■ Description of the task ■
Return the entries verbatim and drop every picture.

*** Data provided ***

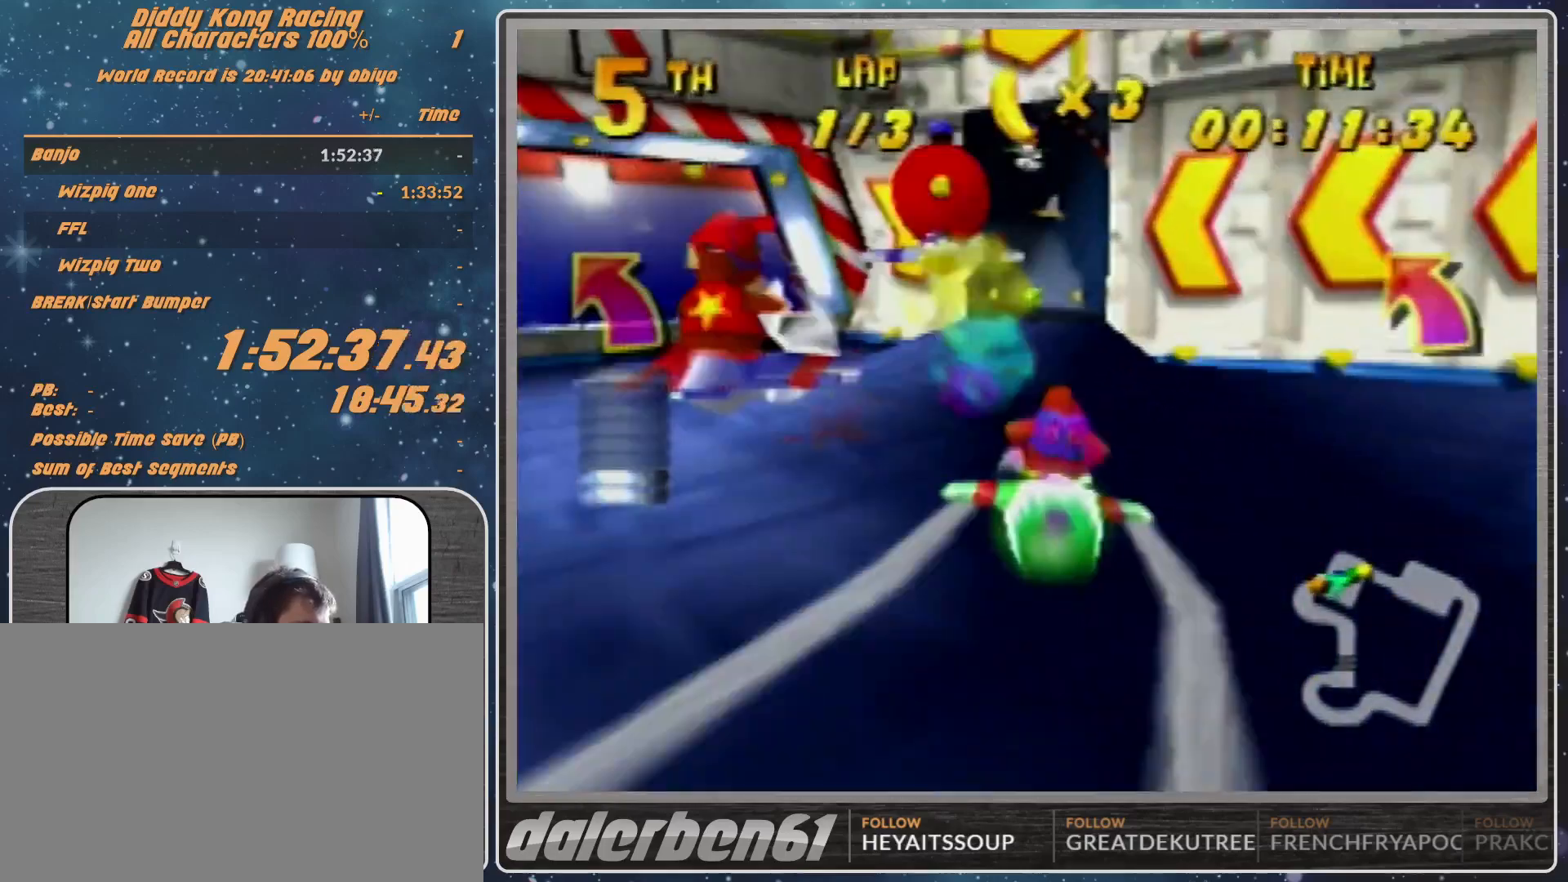
Gameplay with a controller (Nintendo layout); each line is a JSON object with the inputs held at the frame after it. "events" lists button and stick changes between this image and that frame as [ms after this image, input, new state], when the widget could be followed in between. Not read: L1 L3 R3.
{"buttons": ["A", "R1"], "left_stick": "right", "events": [[367, "A", "down"], [467, "left_stick", "right"]]}
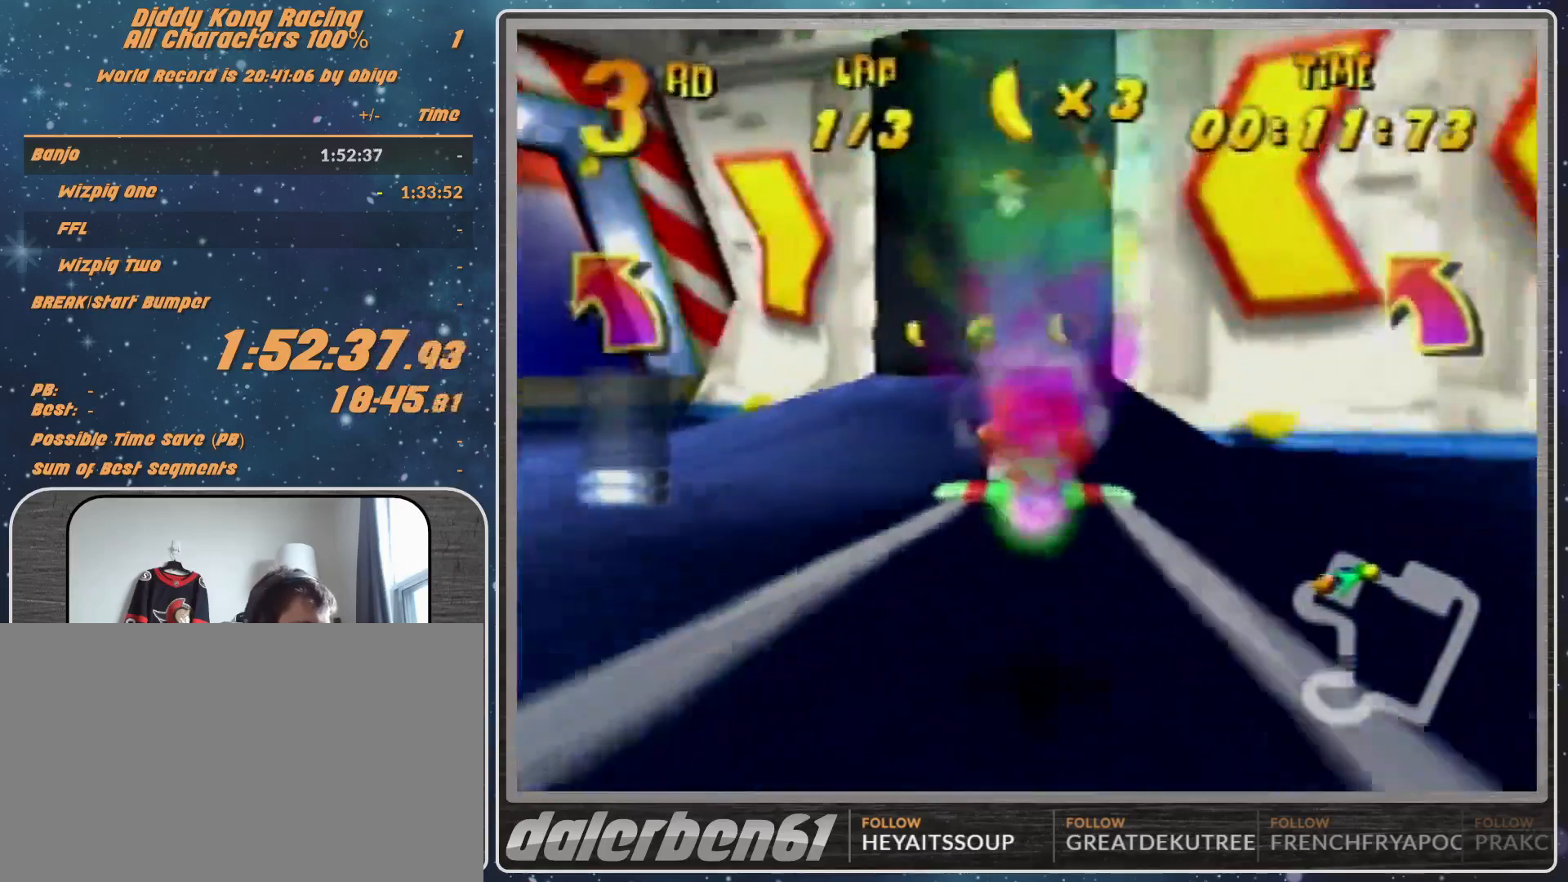
{"buttons": ["A", "B", "R1"], "left_stick": "up", "events": [[67, "left_stick", "up-right"], [433, "B", "down"], [433, "left_stick", "up"]]}
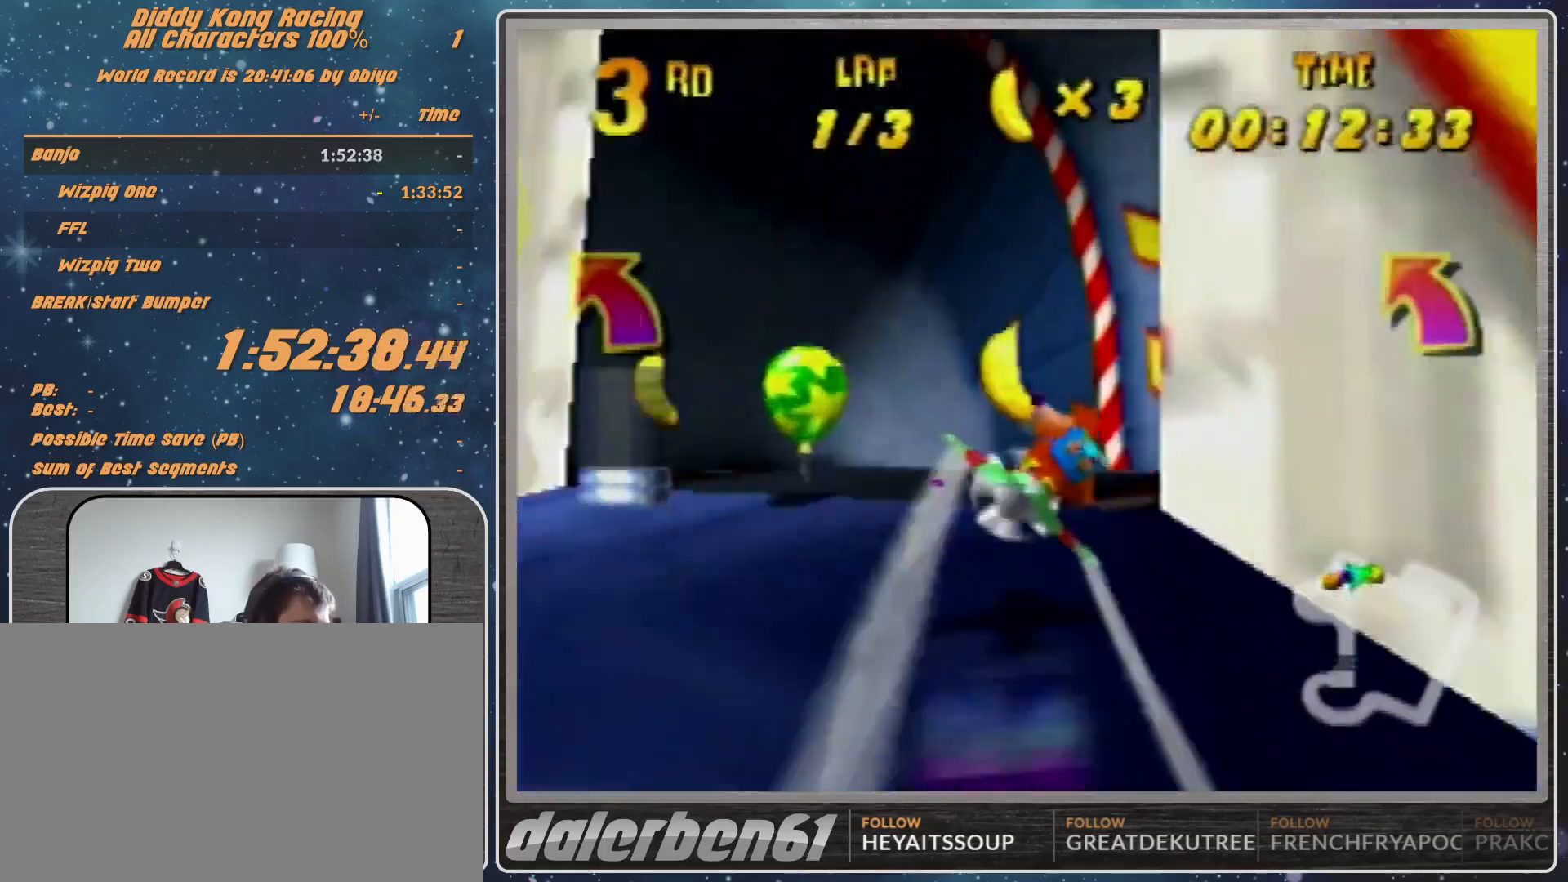
{"buttons": ["A", "R1"], "left_stick": "up", "events": [[67, "B", "up"], [233, "B", "down"], [233, "left_stick", "up-right"], [300, "B", "up"], [400, "left_stick", "up"]]}
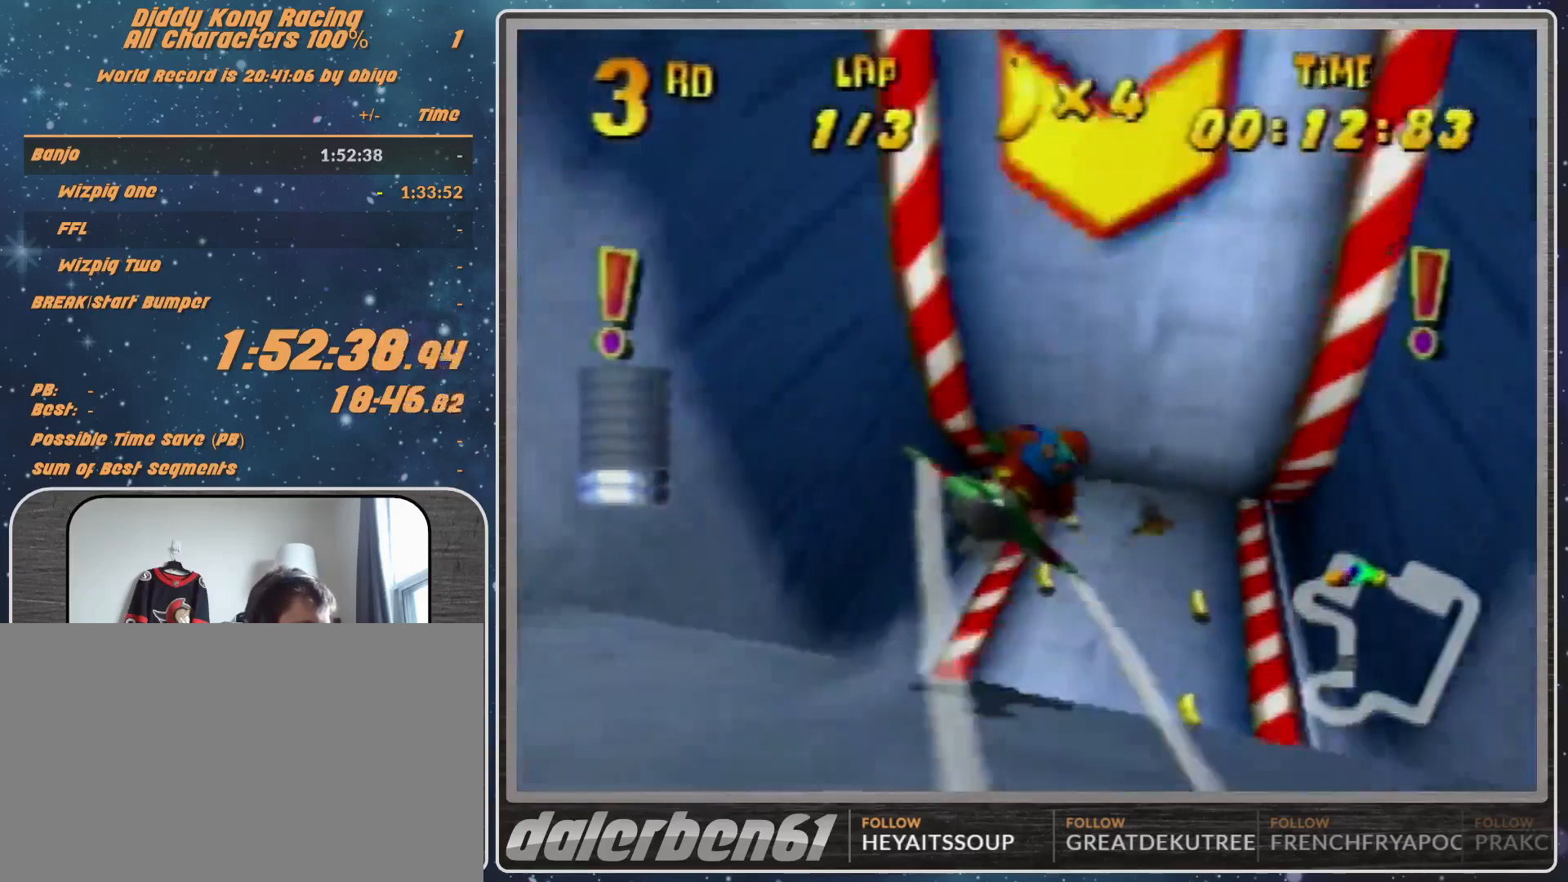
{"buttons": ["A", "R1"], "left_stick": "up-left", "events": [[133, "left_stick", "up-right"], [400, "left_stick", "up-left"]]}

*** End of Data provided ***

■ Your solution ■
Gameplay with a controller (Nintendo layout); each line is a JSON object with the inputs held at the frame after it. "events" lists button and stick changes between this image and that frame as [ms after this image, input, new state], when the widget could be followed in between. Not read: L1 L3 R3.
{"buttons": ["A", "R1"], "left_stick": "right", "events": [[367, "A", "down"], [467, "left_stick", "right"]]}
{"buttons": ["A", "B", "R1"], "left_stick": "up", "events": [[67, "left_stick", "up-right"], [433, "B", "down"], [433, "left_stick", "up"]]}
{"buttons": ["A", "R1"], "left_stick": "up", "events": [[67, "B", "up"], [233, "B", "down"], [233, "left_stick", "up-right"], [300, "B", "up"], [400, "left_stick", "up"]]}
{"buttons": ["A", "R1"], "left_stick": "up-left", "events": [[133, "left_stick", "up-right"], [400, "left_stick", "up-left"]]}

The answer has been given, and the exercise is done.